* Excerpt to read:
We have tried other traps. We had success with a squirrel-inator trap that we picked up on amazon, as well as a tube trap. I posted links below. Note that the tube trap works really well with our problem species, but it is lethal so we use it sparingly. With the live traps, if we catch a non-target animal, we can release it.
Tomahawk trap: https://www.livetrap.com/index.php?dispatch=categories.view&category_id=182
Squirrelinator trap: Rugged Ranch Squirrelinator Squirrel Trap
Tube body grip trap: https://www.forestry-suppliers.com/product_pages/products.php?mi=44491&itemnum=35803&redir=Y
If you have a small property and your neighbors have rats, you will have more problems. We have a couple of neighbors who let us set traps in key locations on their property and it helps stem-the-tide (so to speak) and prevent a lot of rats/squirrels from even making it to our property boundary.
The first year, we caught hundreds of squirrels. Now, we catch and kill less than 100 per year in a bad year, probably closer to 80 in most years.
When they are reproducing in spring and summer, we catch a lot more and check traps about every 1-3 days. During slow times of year (winter) we only check a couple times monthly.

* Provided information:
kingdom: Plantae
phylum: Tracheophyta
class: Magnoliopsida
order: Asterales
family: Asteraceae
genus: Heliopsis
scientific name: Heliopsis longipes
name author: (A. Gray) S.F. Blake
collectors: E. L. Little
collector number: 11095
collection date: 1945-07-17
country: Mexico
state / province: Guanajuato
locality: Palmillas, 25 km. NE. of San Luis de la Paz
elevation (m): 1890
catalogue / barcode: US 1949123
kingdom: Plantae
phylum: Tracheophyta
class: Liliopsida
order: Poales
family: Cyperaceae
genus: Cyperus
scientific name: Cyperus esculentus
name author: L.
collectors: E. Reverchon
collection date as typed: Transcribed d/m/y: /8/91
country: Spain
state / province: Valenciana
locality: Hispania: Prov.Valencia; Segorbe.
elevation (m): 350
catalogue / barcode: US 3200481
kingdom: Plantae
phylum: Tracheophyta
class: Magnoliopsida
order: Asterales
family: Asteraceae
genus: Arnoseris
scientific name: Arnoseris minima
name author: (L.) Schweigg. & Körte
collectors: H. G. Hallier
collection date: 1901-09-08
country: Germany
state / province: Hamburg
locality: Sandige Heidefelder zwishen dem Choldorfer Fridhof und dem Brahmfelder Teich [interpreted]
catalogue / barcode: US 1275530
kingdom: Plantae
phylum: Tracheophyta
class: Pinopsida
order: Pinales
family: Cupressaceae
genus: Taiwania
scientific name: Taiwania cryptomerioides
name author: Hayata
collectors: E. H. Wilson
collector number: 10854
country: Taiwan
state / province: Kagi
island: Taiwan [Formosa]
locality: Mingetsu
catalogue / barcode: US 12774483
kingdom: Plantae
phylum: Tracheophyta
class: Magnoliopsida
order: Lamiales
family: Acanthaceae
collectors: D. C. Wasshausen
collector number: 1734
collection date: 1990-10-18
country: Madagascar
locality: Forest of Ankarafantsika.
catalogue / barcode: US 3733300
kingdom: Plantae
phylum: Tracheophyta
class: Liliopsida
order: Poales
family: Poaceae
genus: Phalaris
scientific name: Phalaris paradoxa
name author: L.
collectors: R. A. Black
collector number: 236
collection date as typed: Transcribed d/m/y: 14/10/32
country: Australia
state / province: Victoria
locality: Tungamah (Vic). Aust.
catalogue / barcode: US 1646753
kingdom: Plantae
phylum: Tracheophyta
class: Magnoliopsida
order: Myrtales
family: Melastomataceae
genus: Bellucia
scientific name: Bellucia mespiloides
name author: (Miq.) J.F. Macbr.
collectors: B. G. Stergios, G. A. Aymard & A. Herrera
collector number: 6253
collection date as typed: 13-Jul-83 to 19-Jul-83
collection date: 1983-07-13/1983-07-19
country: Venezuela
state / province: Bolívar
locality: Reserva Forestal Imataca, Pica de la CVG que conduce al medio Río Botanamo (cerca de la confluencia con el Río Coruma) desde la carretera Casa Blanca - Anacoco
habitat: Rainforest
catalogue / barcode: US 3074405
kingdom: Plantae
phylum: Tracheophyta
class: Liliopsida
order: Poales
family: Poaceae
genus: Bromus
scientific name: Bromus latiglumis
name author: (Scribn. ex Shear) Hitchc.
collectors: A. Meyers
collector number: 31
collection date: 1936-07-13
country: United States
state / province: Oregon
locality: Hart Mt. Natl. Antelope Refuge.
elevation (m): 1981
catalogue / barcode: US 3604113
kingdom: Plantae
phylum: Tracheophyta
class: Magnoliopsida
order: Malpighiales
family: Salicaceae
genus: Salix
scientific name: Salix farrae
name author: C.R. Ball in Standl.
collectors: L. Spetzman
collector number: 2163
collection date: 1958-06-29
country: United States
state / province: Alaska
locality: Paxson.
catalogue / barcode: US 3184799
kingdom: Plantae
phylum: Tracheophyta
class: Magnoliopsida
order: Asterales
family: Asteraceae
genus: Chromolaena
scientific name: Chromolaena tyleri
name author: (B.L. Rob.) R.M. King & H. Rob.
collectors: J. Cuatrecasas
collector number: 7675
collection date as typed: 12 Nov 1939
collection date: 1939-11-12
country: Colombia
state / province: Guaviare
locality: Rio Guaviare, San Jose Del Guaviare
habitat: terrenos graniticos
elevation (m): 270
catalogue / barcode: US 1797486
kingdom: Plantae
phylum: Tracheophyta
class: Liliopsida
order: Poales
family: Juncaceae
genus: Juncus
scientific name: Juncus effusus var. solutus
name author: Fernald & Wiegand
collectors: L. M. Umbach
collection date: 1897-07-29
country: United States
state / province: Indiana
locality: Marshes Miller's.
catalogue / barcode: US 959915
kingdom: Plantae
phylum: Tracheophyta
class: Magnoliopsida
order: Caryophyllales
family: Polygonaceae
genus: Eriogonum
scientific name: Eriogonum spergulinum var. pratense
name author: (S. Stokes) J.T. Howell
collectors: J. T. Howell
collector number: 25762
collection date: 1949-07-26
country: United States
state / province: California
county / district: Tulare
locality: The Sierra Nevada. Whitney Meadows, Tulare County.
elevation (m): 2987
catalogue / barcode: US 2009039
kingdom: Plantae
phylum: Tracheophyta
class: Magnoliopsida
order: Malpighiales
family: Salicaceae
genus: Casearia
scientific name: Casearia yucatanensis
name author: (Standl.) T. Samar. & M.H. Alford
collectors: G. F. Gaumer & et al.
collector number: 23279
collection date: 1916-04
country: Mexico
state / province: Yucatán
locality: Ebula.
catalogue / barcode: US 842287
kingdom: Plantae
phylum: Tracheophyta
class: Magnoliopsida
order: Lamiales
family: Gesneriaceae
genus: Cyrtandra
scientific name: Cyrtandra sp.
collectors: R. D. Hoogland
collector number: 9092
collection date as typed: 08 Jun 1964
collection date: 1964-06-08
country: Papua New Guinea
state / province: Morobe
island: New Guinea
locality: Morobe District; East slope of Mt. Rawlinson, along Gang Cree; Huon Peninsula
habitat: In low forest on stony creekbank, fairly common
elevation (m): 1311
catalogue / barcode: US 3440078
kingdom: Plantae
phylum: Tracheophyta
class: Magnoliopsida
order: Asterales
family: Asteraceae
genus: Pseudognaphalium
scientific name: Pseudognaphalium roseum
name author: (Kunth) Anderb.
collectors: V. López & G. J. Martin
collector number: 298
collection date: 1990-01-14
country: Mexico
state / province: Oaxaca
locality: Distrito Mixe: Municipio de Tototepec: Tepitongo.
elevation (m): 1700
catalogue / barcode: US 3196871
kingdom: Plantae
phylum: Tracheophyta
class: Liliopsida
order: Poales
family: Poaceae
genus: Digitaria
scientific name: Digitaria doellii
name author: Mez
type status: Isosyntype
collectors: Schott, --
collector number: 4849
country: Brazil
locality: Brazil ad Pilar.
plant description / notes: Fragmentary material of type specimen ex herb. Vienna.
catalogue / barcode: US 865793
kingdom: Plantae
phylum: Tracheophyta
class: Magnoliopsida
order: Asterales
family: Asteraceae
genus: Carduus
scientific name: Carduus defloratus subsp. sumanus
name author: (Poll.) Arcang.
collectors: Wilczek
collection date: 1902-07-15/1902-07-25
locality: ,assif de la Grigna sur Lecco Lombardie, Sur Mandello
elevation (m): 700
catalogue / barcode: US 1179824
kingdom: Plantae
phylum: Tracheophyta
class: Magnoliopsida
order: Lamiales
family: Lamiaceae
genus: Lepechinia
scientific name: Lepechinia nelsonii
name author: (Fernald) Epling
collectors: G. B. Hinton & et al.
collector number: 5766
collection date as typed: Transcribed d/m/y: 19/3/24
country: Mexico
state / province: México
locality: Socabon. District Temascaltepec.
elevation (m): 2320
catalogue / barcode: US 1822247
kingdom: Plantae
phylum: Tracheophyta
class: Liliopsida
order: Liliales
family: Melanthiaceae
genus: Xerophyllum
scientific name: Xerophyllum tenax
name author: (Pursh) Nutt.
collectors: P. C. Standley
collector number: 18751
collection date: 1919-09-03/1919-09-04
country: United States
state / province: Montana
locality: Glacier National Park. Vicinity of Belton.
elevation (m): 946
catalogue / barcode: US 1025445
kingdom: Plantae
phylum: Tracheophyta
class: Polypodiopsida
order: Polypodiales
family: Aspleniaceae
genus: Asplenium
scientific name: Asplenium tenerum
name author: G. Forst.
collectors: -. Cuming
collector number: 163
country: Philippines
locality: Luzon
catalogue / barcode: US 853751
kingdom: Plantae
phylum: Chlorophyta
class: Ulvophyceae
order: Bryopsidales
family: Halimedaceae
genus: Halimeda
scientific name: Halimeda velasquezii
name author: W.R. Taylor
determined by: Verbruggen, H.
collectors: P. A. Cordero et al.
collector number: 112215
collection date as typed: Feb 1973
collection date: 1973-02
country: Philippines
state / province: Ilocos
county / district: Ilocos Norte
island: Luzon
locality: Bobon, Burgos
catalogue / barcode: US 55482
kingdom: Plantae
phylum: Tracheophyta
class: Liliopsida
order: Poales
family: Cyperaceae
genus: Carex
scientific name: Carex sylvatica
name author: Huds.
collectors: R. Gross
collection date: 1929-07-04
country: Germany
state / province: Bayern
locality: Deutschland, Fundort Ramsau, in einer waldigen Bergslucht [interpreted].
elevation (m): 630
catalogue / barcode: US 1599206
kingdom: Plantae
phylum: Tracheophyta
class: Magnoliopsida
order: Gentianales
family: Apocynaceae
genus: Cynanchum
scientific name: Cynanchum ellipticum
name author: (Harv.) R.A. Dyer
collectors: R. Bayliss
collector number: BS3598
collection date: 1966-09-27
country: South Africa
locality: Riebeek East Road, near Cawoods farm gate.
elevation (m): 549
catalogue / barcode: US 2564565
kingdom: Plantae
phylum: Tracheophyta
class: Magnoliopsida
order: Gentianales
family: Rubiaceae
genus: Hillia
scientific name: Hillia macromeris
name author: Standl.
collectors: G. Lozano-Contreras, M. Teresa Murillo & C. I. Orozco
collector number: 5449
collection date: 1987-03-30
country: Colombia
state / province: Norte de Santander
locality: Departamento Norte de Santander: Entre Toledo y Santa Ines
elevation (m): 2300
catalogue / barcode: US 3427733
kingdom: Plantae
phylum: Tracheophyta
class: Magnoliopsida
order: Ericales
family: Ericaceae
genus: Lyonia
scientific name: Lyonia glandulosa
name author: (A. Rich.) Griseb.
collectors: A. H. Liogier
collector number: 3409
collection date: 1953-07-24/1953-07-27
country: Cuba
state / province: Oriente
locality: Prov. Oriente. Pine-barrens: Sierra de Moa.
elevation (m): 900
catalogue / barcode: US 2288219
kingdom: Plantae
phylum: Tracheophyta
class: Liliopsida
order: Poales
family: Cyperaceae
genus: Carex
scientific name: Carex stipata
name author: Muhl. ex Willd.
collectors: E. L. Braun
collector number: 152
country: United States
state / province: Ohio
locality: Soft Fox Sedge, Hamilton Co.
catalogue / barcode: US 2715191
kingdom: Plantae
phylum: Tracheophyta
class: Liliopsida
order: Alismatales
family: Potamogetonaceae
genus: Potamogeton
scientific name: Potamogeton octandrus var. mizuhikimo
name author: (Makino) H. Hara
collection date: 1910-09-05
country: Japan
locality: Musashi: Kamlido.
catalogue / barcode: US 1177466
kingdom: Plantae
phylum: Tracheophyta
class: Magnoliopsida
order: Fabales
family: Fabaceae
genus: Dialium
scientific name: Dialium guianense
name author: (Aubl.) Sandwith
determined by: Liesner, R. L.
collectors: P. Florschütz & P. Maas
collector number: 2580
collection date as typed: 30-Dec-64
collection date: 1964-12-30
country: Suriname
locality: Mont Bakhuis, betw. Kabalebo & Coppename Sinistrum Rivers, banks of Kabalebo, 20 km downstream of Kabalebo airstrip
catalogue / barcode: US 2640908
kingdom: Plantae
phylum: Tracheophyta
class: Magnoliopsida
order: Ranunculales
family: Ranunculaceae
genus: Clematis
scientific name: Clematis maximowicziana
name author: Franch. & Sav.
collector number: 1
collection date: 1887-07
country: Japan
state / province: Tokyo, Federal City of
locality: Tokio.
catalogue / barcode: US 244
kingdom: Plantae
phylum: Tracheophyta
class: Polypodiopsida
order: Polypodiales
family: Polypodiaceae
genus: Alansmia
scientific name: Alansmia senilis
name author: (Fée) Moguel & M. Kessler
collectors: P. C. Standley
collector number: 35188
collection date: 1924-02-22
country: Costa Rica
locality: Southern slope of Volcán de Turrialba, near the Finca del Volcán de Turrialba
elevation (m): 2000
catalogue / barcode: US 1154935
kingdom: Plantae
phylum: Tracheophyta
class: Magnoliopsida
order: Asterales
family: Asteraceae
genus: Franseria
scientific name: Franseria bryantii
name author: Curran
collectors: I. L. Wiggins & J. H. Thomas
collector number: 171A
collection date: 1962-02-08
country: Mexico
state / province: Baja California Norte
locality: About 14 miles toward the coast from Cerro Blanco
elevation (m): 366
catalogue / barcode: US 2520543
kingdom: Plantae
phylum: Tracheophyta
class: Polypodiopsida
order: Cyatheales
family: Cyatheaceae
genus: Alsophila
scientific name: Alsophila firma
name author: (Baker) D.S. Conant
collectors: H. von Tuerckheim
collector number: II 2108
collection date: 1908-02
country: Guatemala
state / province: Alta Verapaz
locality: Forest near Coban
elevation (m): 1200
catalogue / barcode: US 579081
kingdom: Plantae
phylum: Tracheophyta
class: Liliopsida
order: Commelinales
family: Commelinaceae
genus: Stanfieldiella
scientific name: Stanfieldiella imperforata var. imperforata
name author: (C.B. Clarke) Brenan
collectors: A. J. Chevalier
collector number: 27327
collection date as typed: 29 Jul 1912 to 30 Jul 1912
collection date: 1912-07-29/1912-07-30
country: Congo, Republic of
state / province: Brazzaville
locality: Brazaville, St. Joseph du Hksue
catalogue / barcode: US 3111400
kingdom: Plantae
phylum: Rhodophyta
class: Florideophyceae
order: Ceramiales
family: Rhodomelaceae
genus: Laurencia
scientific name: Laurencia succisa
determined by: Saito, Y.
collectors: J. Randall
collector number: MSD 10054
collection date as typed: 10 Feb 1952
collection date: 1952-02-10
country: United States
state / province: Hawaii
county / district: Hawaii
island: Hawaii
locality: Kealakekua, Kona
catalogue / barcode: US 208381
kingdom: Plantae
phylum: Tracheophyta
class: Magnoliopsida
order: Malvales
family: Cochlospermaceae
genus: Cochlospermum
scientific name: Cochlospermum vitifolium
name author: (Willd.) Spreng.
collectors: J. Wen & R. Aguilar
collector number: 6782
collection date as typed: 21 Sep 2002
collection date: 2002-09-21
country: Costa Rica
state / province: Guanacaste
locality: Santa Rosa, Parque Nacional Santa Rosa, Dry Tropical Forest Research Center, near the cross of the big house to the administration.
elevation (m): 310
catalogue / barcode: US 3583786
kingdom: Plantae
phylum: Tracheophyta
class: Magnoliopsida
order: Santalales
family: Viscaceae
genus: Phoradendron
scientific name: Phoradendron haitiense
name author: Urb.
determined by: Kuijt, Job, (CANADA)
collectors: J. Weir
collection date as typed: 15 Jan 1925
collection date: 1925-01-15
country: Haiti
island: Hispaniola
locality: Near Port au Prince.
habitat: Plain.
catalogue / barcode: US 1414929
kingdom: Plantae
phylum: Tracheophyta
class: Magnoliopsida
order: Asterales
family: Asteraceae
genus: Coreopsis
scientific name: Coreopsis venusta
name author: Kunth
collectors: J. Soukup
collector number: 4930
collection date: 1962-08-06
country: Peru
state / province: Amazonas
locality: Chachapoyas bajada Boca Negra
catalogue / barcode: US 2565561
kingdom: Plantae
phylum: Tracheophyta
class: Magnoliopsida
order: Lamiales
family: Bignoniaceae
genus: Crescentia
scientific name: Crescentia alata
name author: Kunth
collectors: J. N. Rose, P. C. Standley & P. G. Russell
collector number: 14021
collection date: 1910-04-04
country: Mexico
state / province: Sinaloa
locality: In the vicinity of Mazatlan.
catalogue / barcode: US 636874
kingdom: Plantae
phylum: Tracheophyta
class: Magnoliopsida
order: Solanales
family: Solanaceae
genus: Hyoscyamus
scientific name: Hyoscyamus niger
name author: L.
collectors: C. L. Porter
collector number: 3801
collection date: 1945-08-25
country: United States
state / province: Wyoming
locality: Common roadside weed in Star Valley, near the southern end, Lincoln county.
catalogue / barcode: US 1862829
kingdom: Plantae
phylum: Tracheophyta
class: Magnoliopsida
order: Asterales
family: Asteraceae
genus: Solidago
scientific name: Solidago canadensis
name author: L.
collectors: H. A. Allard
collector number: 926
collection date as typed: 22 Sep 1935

* Problems:
1. In the passage on trapping, which trap is described as lethal?
2. List every trap in the passage on trapping that has its own link line.
3. Retype the passage on trapping from "We have tried" to "our property boundary.".

* Solutions to the problems:
1. The tube trap.

2.
Tomahawk trap
Squirrelinator trap
Tube body grip trap

3.
We have tried other traps. We had success with a squirrel-inator trap that we picked up on amazon, as well as a tube trap. I posted links below. Note that the tube trap works really well with our problem species, but it is lethal so we use it sparingly. With the live traps, if we catch a non-target animal, we can release it.
Tomahawk trap: https://www.livetrap.com/index.php?dispatch=categories.view&category_id=182
Squirrelinator trap: Rugged Ranch Squirrelinator Squirrel Trap
Tube body grip trap: https://www.forestry-suppliers.com/product_pages/products.php?mi=44491&itemnum=35803&redir=Y
If you have a small property and your neighbors have rats, you will have more problems. We have a couple of neighbors who let us set traps in key locations on their property and it helps stem-the-tide (so to speak) and prevent a lot of rats/squirrels from even making it to our property boundary.